Phil Hackett Artist

Fine Artist & Curator

Private Views by Phil Hackett

Fourteen images that question our proprioception and spatial contextual awareness.

Originally 8ft x 4ft 6in Projections.

Projected here are fourteen works of unique but recognisable scenes, displayed in a way that we rarely see, maybe have never seen, questioning our proprioception and spatial contextual awareness.

They turn the figurative view into a landscape view, disorienting our perspective; an adjusted horizon, scudding clouds and Rayleigh scattered skies force our view from looking on, to looking from below as we slowly ascertain the human form from the geological.

Composed of donated images from willing subjects, these most intimate photographs are transformed into landscapes, reminiscent of the negative space and human form studies by Gary Hume (Untitled 10 (from Sister Troop), 2009) and the forced perspectives of Jenny Saville (Plan, 2009), we are confronted with an irregular view of shape and form with recognisable contours and expanses of colourful skies, they could be an aerial view of a coastline, a holiday snap of a private cove or a ground view of a looming crevasse. The detail of the nooks and creases of the human form and the delicate folds and texture of the clothing merge into the jagged edges and stone crevices that form the junction between sea and land, earth and sky.

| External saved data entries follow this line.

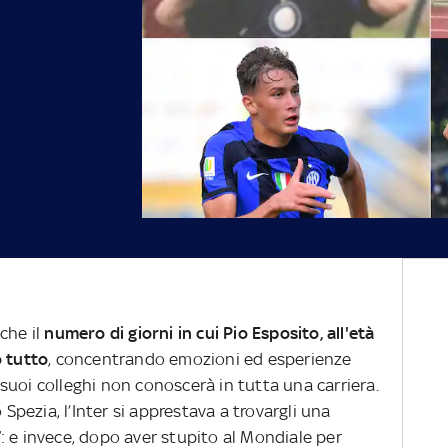
che il
numero di giorni in cui Pio Esposito, all'età
o tutto
, concentrando emozioni ed esperienze
suoi colleghi non conoscerà in tutta una carriera.
 Spezia, l’Inter si apprestava a trovargli una
: e invece, dopo aver stupito al Mondiale per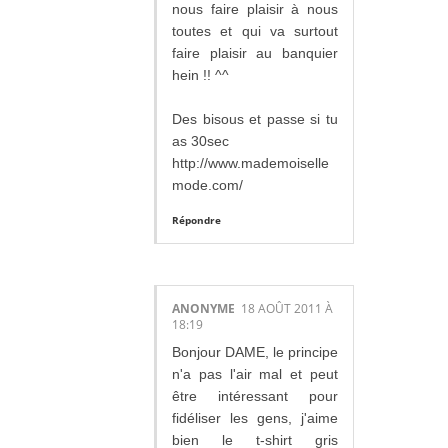
nous faire plaisir à nous
toutes et qui va surtout
faire plaisir au banquier
hein !! ^^
Des bisous et passe si tu
as 30sec
http://www.mademoiselle
mode.com/
Répondre
ANONYME
18 AOÛT 2011 À
18:19
Bonjour DAME, le principe
n'a pas l'air mal et peut
être intéressant pour
fidéliser les gens, j'aime
bien le t-shirt gris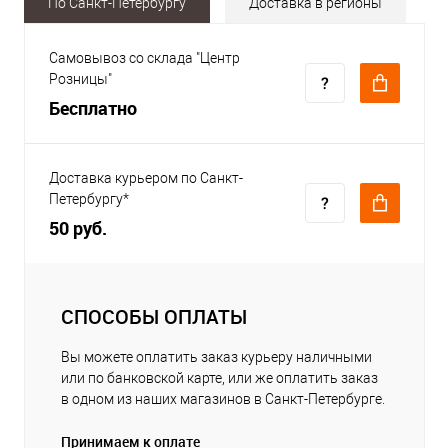
По Санкт-Петербургу
Доставка в регионы
Самовывоз со склада "Центр
Розницы"
Бесплатно
Доставка курьером по Санкт-
Петербургу*
50 руб.
СПОСОБЫ ОПЛАТЫ
Вы можете оплатить заказ курьеру наличными
или по банковской карте, или же оплатить заказ
в одном из наших магазинов в Санкт-Петербурге.
Принимаем к оплате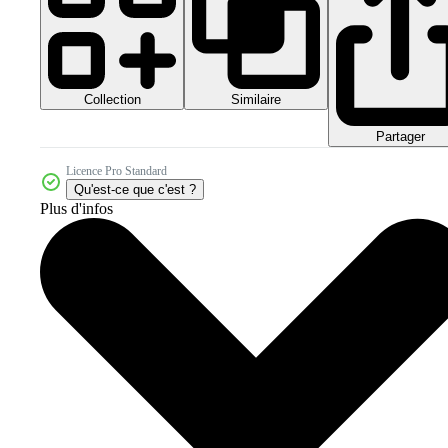
Collection
Similaire
Partager
Licence Pro Standard
Qu'est-ce que c'est ?
Plus d'infos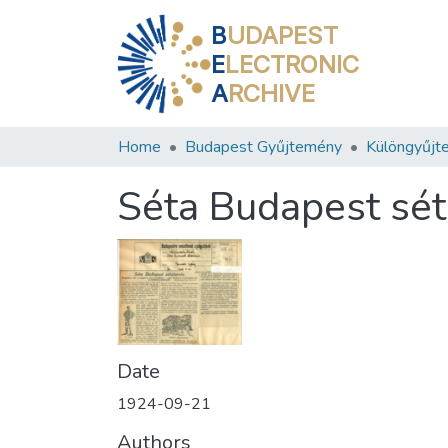
B
UDAPEST
E
LECTRONIC
A
RCHIVE
Home
Budapest Gyűjtemény
Különgyűjt
Séta Budapest sét
Date
1924-09-21
Authors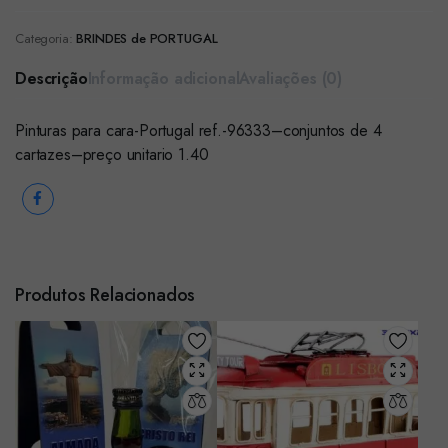
Categoria:
BRINDES de PORTUGAL
Descrição
Informação adicional
Avaliações (0)
Pinturas para cara-Portugal ref.-96333–conjuntos de 4
cartazes–preço unitario 1.40
Produtos Relacionados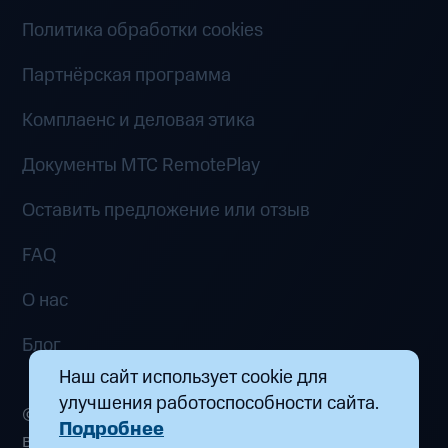
Политика обработки cookies
Партнёрская программа
Комплаенс и деловая этика
Документы MTC RemotePlay
Оставить предложение или отзыв
FAQ
О нас
Блог
Наш сайт использует cookie для
улучшения работоспособности сайта.
© 2026 ООО «Маркетплейс распределенных
Подробнее
вычислений». Все права защищены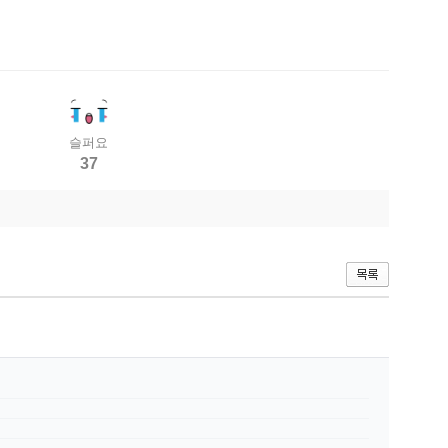
슬퍼요
37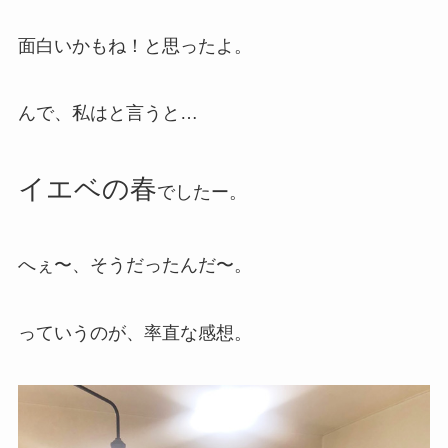
面白いかもね！と思ったよ。
んで、私はと言うと…
イエベの春
でしたー。
へぇ〜、そうだったんだ〜。
っていうのが、率直な感想。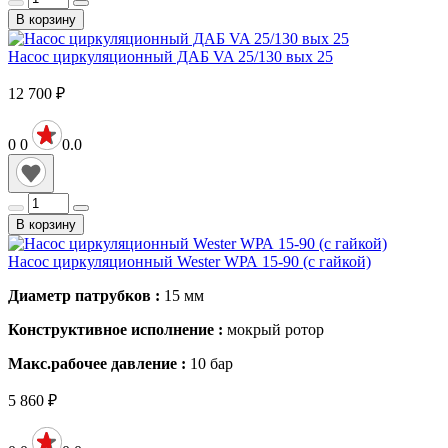
В корзину
Насос циркуляционный ДАБ VA 25/130 вых 25
12 700
₽
0
0
0.0
В корзину
Насос циркуляционный Wester WРА 15-90 (с гайкой)
Диаметр патрубков :
15
мм
Конструктивное исполнение :
мокрый ротор
Макс.рабочее давление :
10
бар
5 860
₽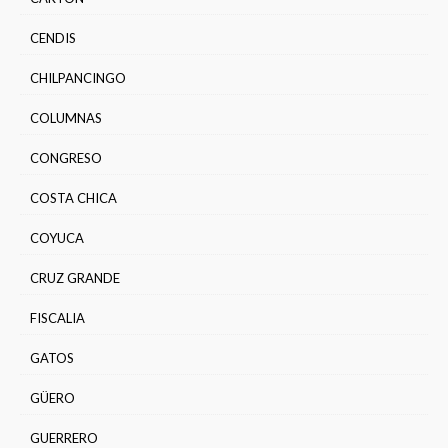
CENDIS
CHILPANCINGO
COLUMNAS
CONGRESO
COSTA CHICA
COYUCA
CRUZ GRANDE
FISCALIA
GATOS
GÜERO
GUERRERO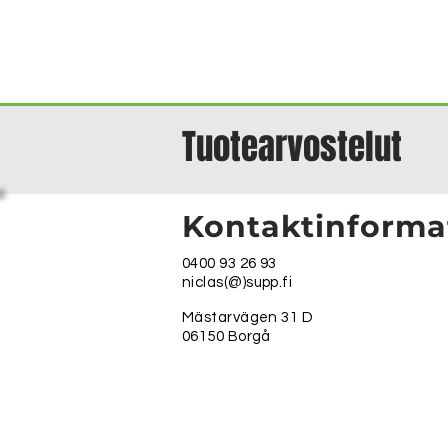
Tuotearvostelut
Kontaktinforma
0400 93 26 93
niclas(@)supp.fi
Mästarvägen 31 D
06150 Borgå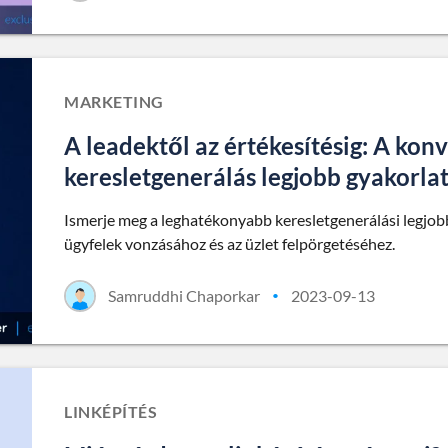
MARKETING
A leadektől az értékesítésig: A ko
keresletgenerálás legjobb gyakorlat
Ismerje meg a leghatékonyabb keresletgenerálási legjob
ügyfelek vonzásához és az üzlet felpörgetéséhez.
Samruddhi Chaporkar
2023-09-13
•
LINKÉPÍTÉS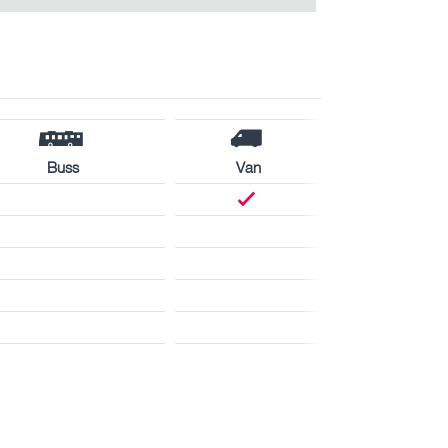
Buss
Van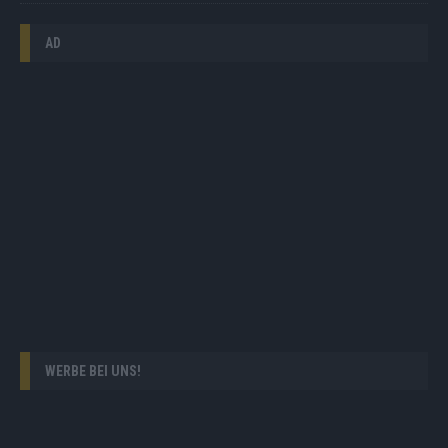
AD
WERBE BEI UNS!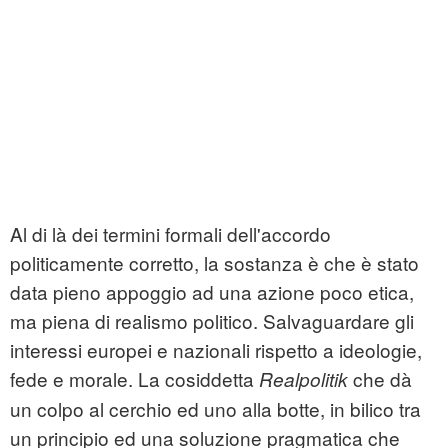
Al di là dei termini formali dell'accordo
politicamente corretto, la sostanza è che è stato
data pieno appoggio ad una azione poco etica,
ma piena di realismo politico. Salvaguardare gli
interessi europei e nazionali rispetto a ideologie,
fede e morale. La cosiddetta
che dà
Realpolitik
un colpo al cerchio ed uno alla botte, in bilico tra
un principio ed una soluzione pragmatica che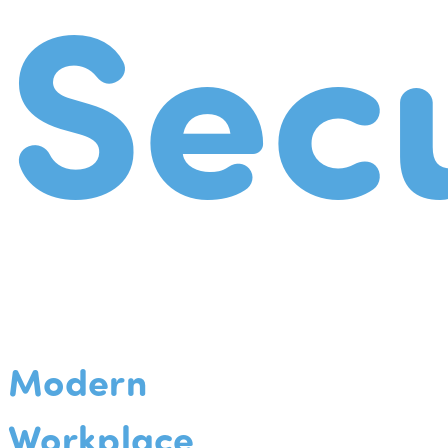
Secu
Modern
Workplace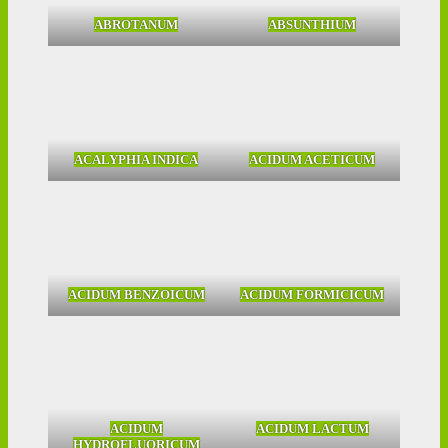
ABROTANUM
ABSUNTHIUM
ACALYPHIA INDICA
ACIDUM ACETICUM
ACIDUM BENZOICUM
ACIDUM FORMICICUM
ACIDUM
ACIDUM LACTUM
HYDROFLUORICUM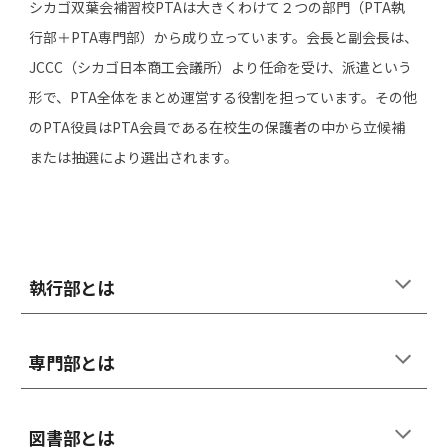
シカゴ双葉会補習校PTAは大きくわけて２つの部門（PTA執
行部＋PTA専門部）から成り立っています。会長と副会長は、
JCCC（シカゴ日本商工会議所）より任命を受け、派遣という
形で、PTA全体をまとめ運営する役割を担っています。その他
のPTA役員はPTA会員である在校生の保護者の中から立候補
または抽選により選出されます。
執行部とは
専門
部とは
図書部
とは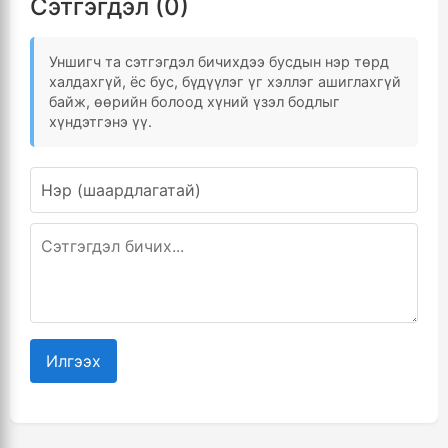
Сэтгэгдэл (0)
Уншигч та сэтгэгдэл бичихдээ бусдын нэр төрд
халдахгүй, ёс бус, бүдүүлэг үг хэллэг ашиглахгүй
байж, өөрийн болоод хүний үзэл бодлыг
хүндэтгэнэ үү.
Илгээх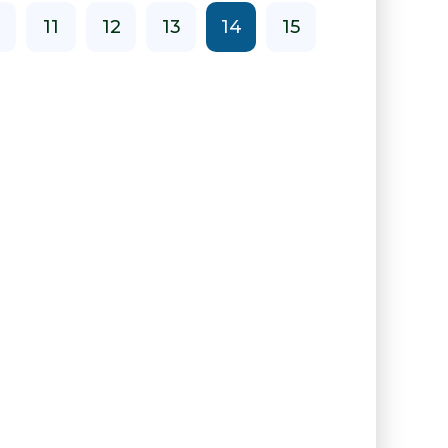
0
11
12
13
14
15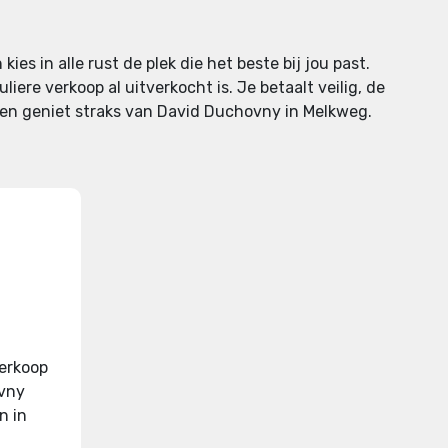
kies in alle rust de plek die het beste bij jou past.
iere verkoop al uitverkocht is. Je betaalt veilig, de
s en geniet straks van David Duchovny in Melkweg.
verkoop
ovny
n in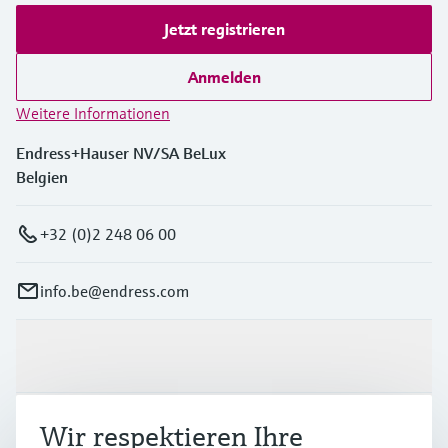
Jetzt registrieren
Anmelden
Weitere Informationen
Endress+Hauser NV/SA BeLux
Belgien
+32 (0)2 248 06 00
info.be@endress.com
Produkte & Dienstleistungen
Wir respektieren Ihre
Branchen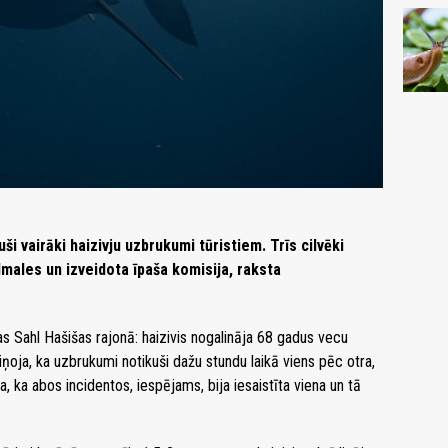
ši vairāki haizivju uzbrukumi tūristiem. Trīs cilvēki
dmales un izveidota īpaša komisija, raksta
s Sahl Hašišas rajonā: haizivis nogalināja 68 gadus vecu
iņoja, ka uzbrukumi notikuši dažu stundu laikā viens pēc otra,
, ka abos incidentos, iespējams, bija iesaistīta viena un tā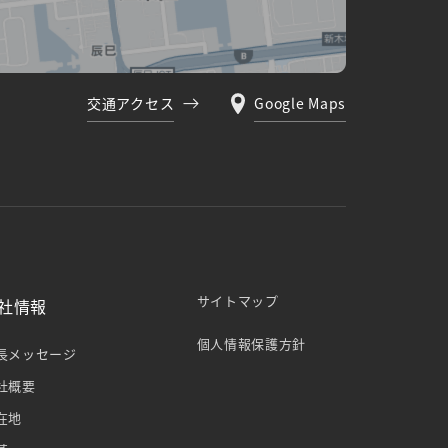
交通アクセス
Google Maps
サイトマップ
社情報
個⼈情報保護⽅針
⻑メッセージ
社概要
在地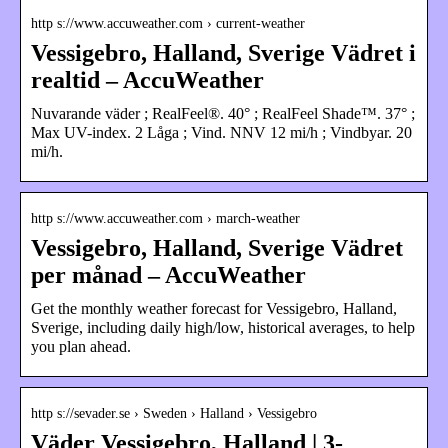
http s://www.accuweather.com › current-weather
Vessigebro, Halland, Sverige Vädret i
realtid – AccuWeather
Nuvarande väder ; RealFeel®. 40° ; RealFeel Shade™. 37° ;
Max UV-index. 2 Låga ; Vind. NNV 12 mi/h ; Vindbyar. 20
mi/h.
http s://www.accuweather.com › march-weather
Vessigebro, Halland, Sverige Vädret
per månad – AccuWeather
Get the monthly weather forecast for Vessigebro, Halland,
Sverige, including daily high/low, historical averages, to help
you plan ahead.
http s://sevader.se › Sweden › Halland › Vessigebro
Väder Vessigebro, Halland | 3-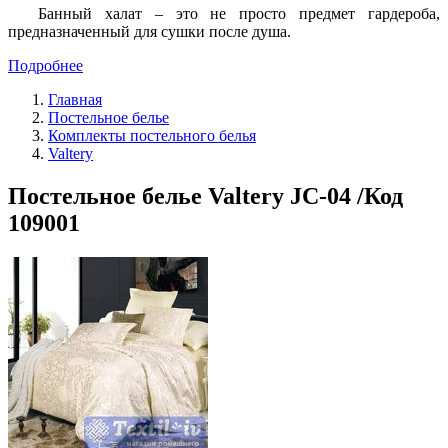
Банный халат – это не просто предмет гардероба,
предназначенный для сушки после душа.
Подробнее
Главная
Постельное белье
Комплекты постельного белья
Valtery
Постельное белье Valtery JC-04 /Код
109001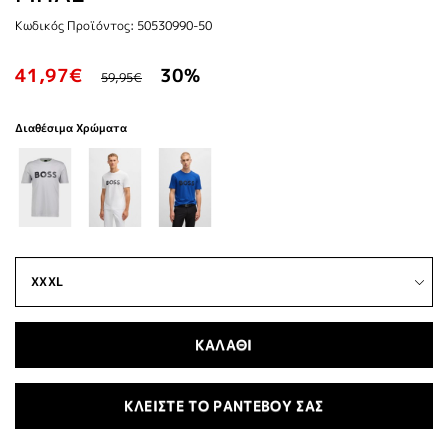
Κωδικός Προϊόντος: 50530990-50
41,97€
30%
59,95€
Διαθέσιμα Χρώματα
ΚΑΛΑΘΙ
ΚΛΕΙΣΤΕ ΤΟ ΡΑΝΤΕΒΟΥ ΣΑΣ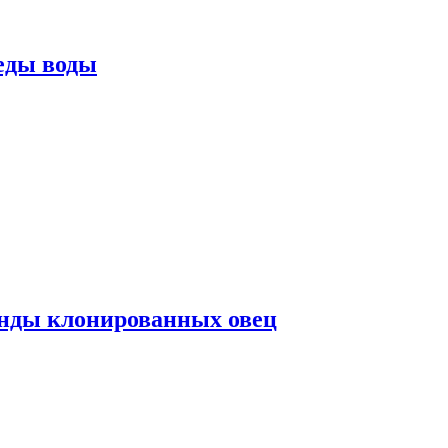
еды воды
нды клонированных овец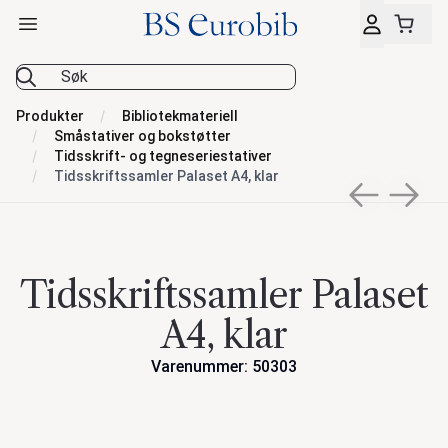
Åpne hovedmeny
BS Eurobib
Produkter
Bibliotekmateriell
Småstativer og bokstøtter
Tidsskrift- og tegneseriestativer
Tidsskriftssamler Palaset A4, klar
Previous sli
Next s
Tidsskriftssamler Palaset
A4, klar
Varenummer: 50303
Handlinger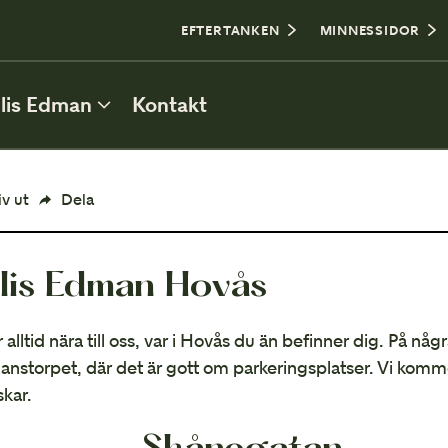
0
EFTERTANKEN
MINNESSIDOR
lis Edman
Kontakt
ATT PLANERA BEGRAVNING
iv ut
Dela
Personlig utformning
llis Edman Hovås
Borgerlig eller religiös begravning
Plats för begravning
 alltid nära till oss, var i Hovås du än befinner dig. På någ
nstorpet, där det är gott om parkeringsplatser. Vi kommer
Kista och urna
kar.
Bouppteckning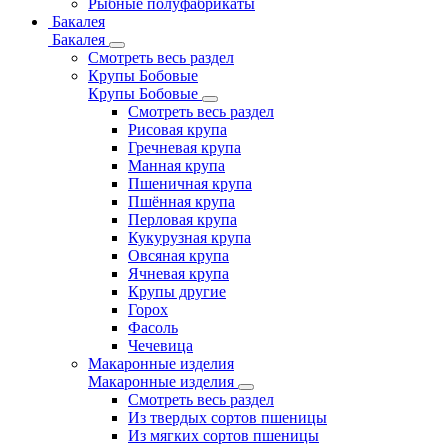
Рыбные полуфабрикаты
Бакалея
Бакалея
Смотреть весь раздел
Крупы Бобовые
Крупы Бобовые
Смотреть весь раздел
Рисовая крупа
Гречневая крупа
Манная крупа
Пшеничная крупа
Пшённая крупа
Перловая крупа
Кукурузная крупа
Овсяная крупа
Ячневая крупа
Крупы другие
Горох
Фасоль
Чечевица
Макаронные изделия
Макаронные изделия
Смотреть весь раздел
Из твердых сортов пшеницы
Из мягких сортов пшеницы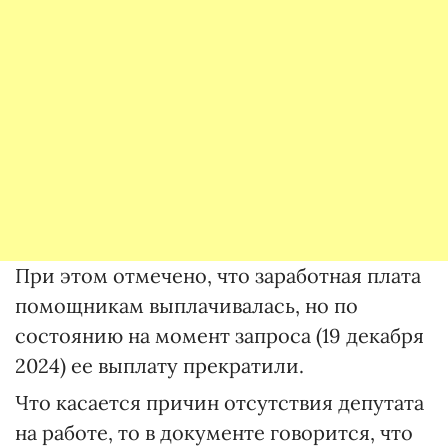
При этом отмечено, что заработная плата
помощникам выплачивалась, но по
состоянию на момент запроса (19 декабря
2024) ее выплату прекратили.
Что касается причин отсутствия депутата
на работе, то в документе говорится, что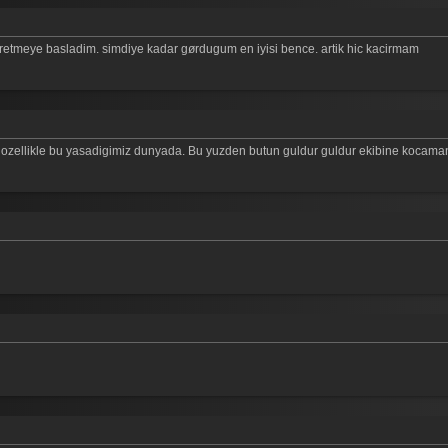
etmeye basladim. simdiye kadar gørdugum en iyisi bence. artik hic kacirmam
 ozellikle bu yasadigimiz dunyada. Bu yuzden butun guldur guldur ekibine kocaman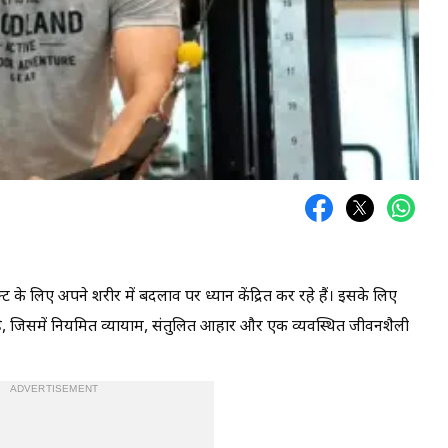
ट के लिए अपने शरीर में बदलाव पर ध्यान केंद्रित कर रहे हैं। इसके लिए
है, जिसमें नियमित व्यायाम, संतुलित आहार और एक व्यवस्थित जीवनशैली
ADVERTISEMENT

The simplicity of the projected image encompasses our visual range and is evocative of the grand scale works of Tacita Dean (FILM, TATE Modern, London, 2011), while the forced perspective that envelop us in the protective and protected space between a person’s legs, the warm glow of a sky at dusk, the smooth curves of an intimate place, transports you into the artists imagination redolent of Pipilotti Rist’s installation (Eyeball Massage, Hayward Gallery, London, 2011); The confusion caused by not knowing, at first glance, where you are looking or what you are looking at.

An emphasis of light and dark, positive and negative that the artist’s hand has adapted, altered, and enhanced; are all presented as equals. These are not geological shapes; they are human, they create an illusion of depth, scale, shadow and solid, exposing the secret shapes and spaces that make us, the landscape of our lives, depicted in flesh and projected as nature.